Magelang — Festival Lima Gunung (FLG) ke-24 ditutup, Minggu 13 Juli 2025 kemarin. Kegiatan digelar lima hari sejak, Rabu 9 Juli 2025 itu digelar di Dusun Tutup Ngisor Kecamatan Dukun Kabupaten Magelang.
Pada festival kali ini mengusung tema andhudhah kawruh sinengker, yang berarti menggali Ilmu yang tersembuny. Selama lima hari, festival ini melibatkan lebih dari 1.800 seniman dari dalam dan luar negeri.
Saat pembukaan, suasananya berlangsung meriah dan khidmat. Gamelan berpadu dengan doa serta pekik semangat seniman yang datang dari berbagai kalangan.
Mulai dari anak-anak dusun, pelajar, hingga seniman dari kota besar di Indonesia serta negara seperti Jepang dan Prancis. Festival ini sendiri telah menjelma menjadi ruang pertemuan antara kesenian, spiritualitas, serta refleksi terhadap situasi sosial kekinian.
Ketua Komunitas Lima Gunung, Sujono menyebut tema tahun ini lahir dari keprihatinan terhadap generasi muda yang mulai menjauh dari khazanah ilmu lokal.
"Kami ingin membangkitkan kembali kesadaran akan warisan intelektual dan spiritual yang selama ini tersembunyi di desa-desa,” ujar Sujono.
Salah satu sorotan utama FLG tahun ini adalah penganugerahan perdana Uma Gunung Award.
Ini diberikan atas penghargaan budaya bagi tokoh-tokoh yang dinilai berjasa secara spiritual, intelektual, dan budaya.
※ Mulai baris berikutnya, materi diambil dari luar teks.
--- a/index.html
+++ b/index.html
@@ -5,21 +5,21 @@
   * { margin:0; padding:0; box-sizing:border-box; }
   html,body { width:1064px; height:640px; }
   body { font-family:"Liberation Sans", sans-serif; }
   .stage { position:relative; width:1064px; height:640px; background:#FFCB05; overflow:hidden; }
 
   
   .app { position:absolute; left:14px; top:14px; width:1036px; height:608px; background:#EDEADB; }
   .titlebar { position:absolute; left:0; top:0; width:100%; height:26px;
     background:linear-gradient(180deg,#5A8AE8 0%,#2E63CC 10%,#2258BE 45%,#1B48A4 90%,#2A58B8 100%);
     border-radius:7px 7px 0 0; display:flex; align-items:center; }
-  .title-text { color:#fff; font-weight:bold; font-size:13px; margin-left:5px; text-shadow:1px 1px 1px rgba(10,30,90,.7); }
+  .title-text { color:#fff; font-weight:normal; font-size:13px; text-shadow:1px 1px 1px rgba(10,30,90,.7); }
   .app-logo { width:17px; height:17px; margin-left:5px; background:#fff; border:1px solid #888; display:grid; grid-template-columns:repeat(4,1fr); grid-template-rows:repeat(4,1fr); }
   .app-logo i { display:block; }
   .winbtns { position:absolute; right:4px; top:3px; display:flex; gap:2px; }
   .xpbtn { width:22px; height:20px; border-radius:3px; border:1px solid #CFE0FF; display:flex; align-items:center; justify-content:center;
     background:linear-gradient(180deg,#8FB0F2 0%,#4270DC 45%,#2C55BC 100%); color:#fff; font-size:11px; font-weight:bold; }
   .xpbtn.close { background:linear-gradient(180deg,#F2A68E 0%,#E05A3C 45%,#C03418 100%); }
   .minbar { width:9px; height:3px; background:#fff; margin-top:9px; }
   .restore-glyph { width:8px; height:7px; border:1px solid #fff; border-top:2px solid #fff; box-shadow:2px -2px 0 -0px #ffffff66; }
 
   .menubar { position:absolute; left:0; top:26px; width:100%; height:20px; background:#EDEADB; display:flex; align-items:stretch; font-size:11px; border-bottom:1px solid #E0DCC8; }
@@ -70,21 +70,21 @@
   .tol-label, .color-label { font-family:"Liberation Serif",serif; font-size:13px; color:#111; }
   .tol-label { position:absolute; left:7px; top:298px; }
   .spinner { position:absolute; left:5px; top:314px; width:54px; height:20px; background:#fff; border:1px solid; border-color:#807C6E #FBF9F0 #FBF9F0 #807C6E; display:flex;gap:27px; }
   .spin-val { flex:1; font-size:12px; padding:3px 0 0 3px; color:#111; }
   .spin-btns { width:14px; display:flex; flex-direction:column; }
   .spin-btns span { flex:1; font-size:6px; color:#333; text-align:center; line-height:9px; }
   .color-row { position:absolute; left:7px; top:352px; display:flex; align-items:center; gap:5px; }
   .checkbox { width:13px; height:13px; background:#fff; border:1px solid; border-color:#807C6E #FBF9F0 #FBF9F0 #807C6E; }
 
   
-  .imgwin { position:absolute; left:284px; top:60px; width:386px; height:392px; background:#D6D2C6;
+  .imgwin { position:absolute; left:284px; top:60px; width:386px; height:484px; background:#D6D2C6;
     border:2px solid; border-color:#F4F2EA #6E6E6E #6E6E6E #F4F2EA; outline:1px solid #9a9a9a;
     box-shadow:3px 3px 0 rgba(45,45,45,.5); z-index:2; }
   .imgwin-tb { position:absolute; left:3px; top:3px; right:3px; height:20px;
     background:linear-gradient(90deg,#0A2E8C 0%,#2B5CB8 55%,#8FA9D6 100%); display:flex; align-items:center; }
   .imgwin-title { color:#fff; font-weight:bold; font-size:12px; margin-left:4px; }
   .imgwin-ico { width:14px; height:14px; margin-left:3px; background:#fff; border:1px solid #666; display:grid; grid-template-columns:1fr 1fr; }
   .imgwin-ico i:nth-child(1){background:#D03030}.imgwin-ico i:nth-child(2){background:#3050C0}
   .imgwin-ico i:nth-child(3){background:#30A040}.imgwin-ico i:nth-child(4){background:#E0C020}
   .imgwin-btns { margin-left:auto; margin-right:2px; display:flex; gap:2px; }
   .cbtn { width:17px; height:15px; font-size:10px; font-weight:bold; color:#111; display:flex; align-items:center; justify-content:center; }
Para penerima penghargaan tersebut adalah almarhum KH Hamam Djafar (pendiri Pesantren Pabelan), M Habib Chirzin (duta perdamaian dunia), Romo Sindhunata SJ (budayawan dan penulis), almarhum Jacob Oetama (pendiri Harian Kompas), serta kelompok musik spiritual Kiai Kanjeng yang dipimpin Emha Ainun Nadjib.
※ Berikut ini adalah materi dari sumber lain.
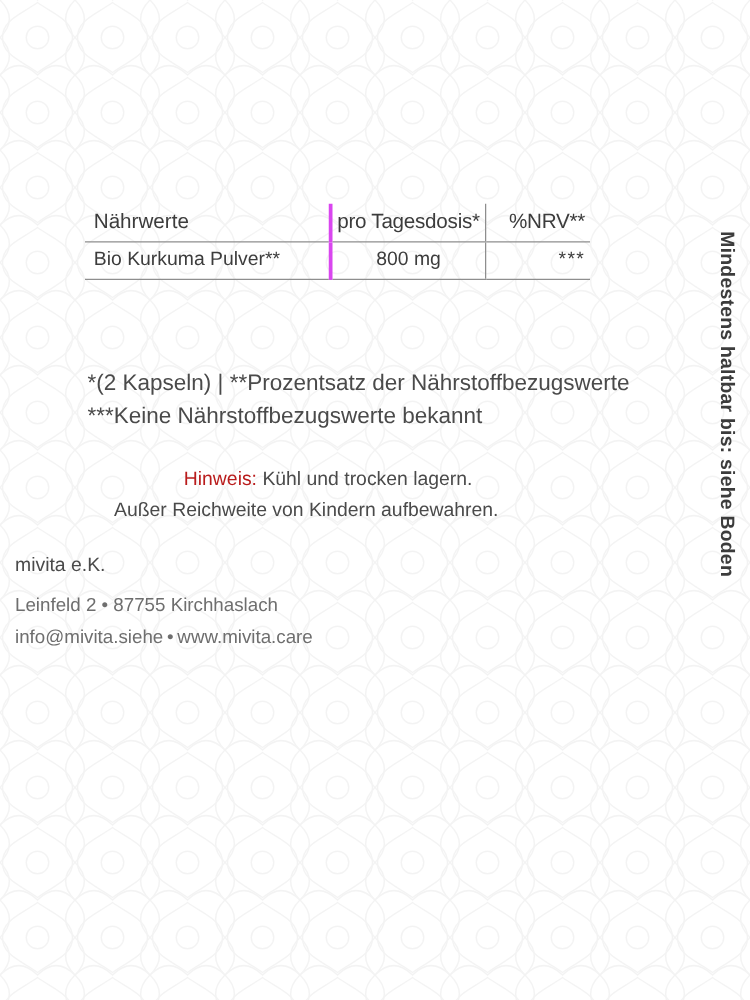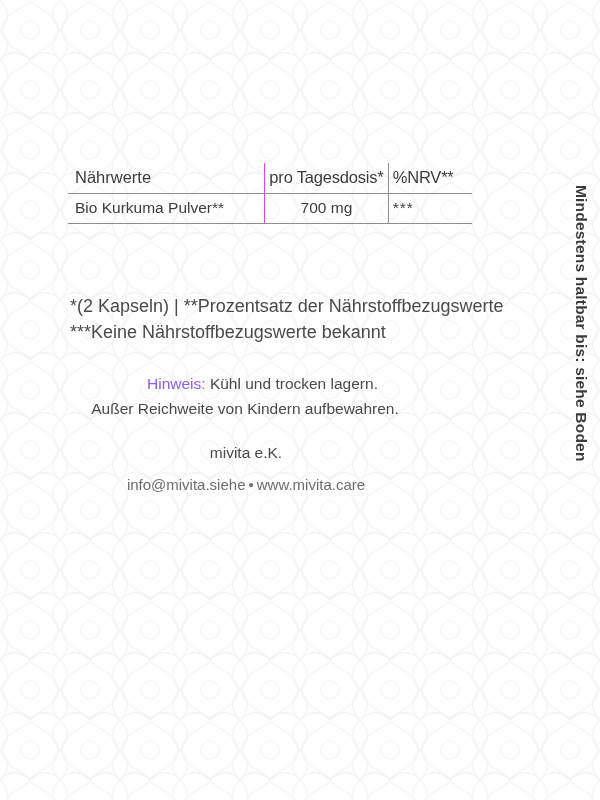--- a/index.html
+++ b/index.html
@@ -63,24 +63,24 @@
     font-size: 16.5px;
   }
   .nutri-table .col-name {
     text-align: left;
     width: 206px;
     padding-left: 7px;
   }
   .nutri-table .col-dose {
     text-align: center;
     width: 120px;
-    border-left: 1px solid #d946ef;
+    border-left: 3px solid #d946ef;
   }
   .nutri-table .col-nrv {
-    text-align: left;
+    text-align: right;
     width: 78px;
     border-left: 1px solid #8e8e8e;
   }
   .nutri-table thead th.col-dose,
   .nutri-table thead th.col-nrv {
     letter-spacing: -0.2px;
   }
   .nutri-table tbody tr:last-child td {
     border-bottom: 1px solid #8e8e8e;
   }
@@ -107,31 +107,31 @@
     position: absolute;
     left: 0;
     top: 372px;
     width: 490px;
     text-align: center;
     font-size: 15.5px;
     line-height: 1.6;
     color: #4a4a4a;
   }
   .hinweis .lead {
-    color: #8b5cf6;
+    color: #b91c1c;
     padding-left: 35px;
   }
 
   
   .company {
     position: absolute;
-    left: 1px;
+    left: 12px;
     top: 440px;
     width: 490px;
-    text-align: center;
+    text-align: left;
     color: #6e6e6e;
     font-size: 15px;
     line-height: 1.72;
   }
   .company .name {
     color: #4a4a4a;
     font-size: 15.5px;
     margin-bottom: 5px;
   }
   .company .sep {
@@ -180,40 +180,41 @@
       <thead>
         <tr>
           <th class="col-name">Nährwerte</th>
           <th class="col-dose">pro Tagesdosis*</th>
           <th class="col-nrv">%NRV**</th>
         </tr>
       </thead>
       <tbody>
         <tr>
           <td class="col-name">Bio Kurkuma Pulver**</td>
-          <td class="col-dose">700 mg</td>
+          <td class="col-dose">800 mg</td>
           <td class="col-nrv stars">***</td>
         </tr>
       </tbody>
     </table>
 
     <div class="footnotes">
       <div>*(2 Kapseln) | **Prozentsatz der Nährstoffbezugswerte</div>
       <div>***Keine Nährstoffbezugswerte bekannt</div>
     </div>
 
     <div class="hinweis">
       <div>
         <span class="lead">Hinweis:</span><span> Kühl und trocken lagern.</span>
       </div>
       <div>Außer Reichweite von Kindern aufbewahren.</div>
     </div>
 
     <div class="company">
       <div class="name">mivita e.K.</div>
+      <div>Leinfeld 2 • 87755 Kirchhaslach</div>
       <div>
         <span>info@mivita.siehe</span><span class="sep">•</span><span>www.mivita.care</span>
       </div>
     </div>
 
     <div class="vertical-note">Mindestens haltbar bis: siehe Boden</div>
 
   </div>
 </div>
Di panggung utama, berdiri instalasi raksasa Dewa Ganesha setinggi tujuh meter yang menjadi ikon festival tahun ini.
Patung tersebut dirangkai dari jerami, kayu, dan padi, khas lereng Merapi.
Tak seperti representasi umum, Ganesha kali ini memegang pacul, arit, kendi, padi, dan pena simbol kerja keras, spiritualitas, pangan, dan ilmu pengetahuan.
"Ganesha kami gambarkan sebagai penghubung antara lokalitas dan pencerahan,” jelas Sujono.
Menariknya, FLG XXIV menyuguhkan 93 mata acara yang terdiri dari pertunjukan teater, tari, musik, puisi, hingga ritual sakral seperti wayang orang Tumbung Tugu Mas dan kenduri Suran.
Momen ini juga bertepatan dengan 90 tahun Suran Tutup Ngisor, yang memperkuat nilai spiritual dan komitmen komunitas terhadap pelestarian budaya.
Sementara itu, Bupati Magelang Grengseng Pamuji mengatakan, Festival Lima Gunung (FLG) sebagai bukti bahwa desa adalah pusat inovasi dan peradaban, bukan sekadar wilayah pinggiran.
“Festival ini menegaskan bahwa kekuatan kebudayaan dapat tumbuh dari bawah, dari desa yang mandiri dan sadar akan jati dirinya,” katanya.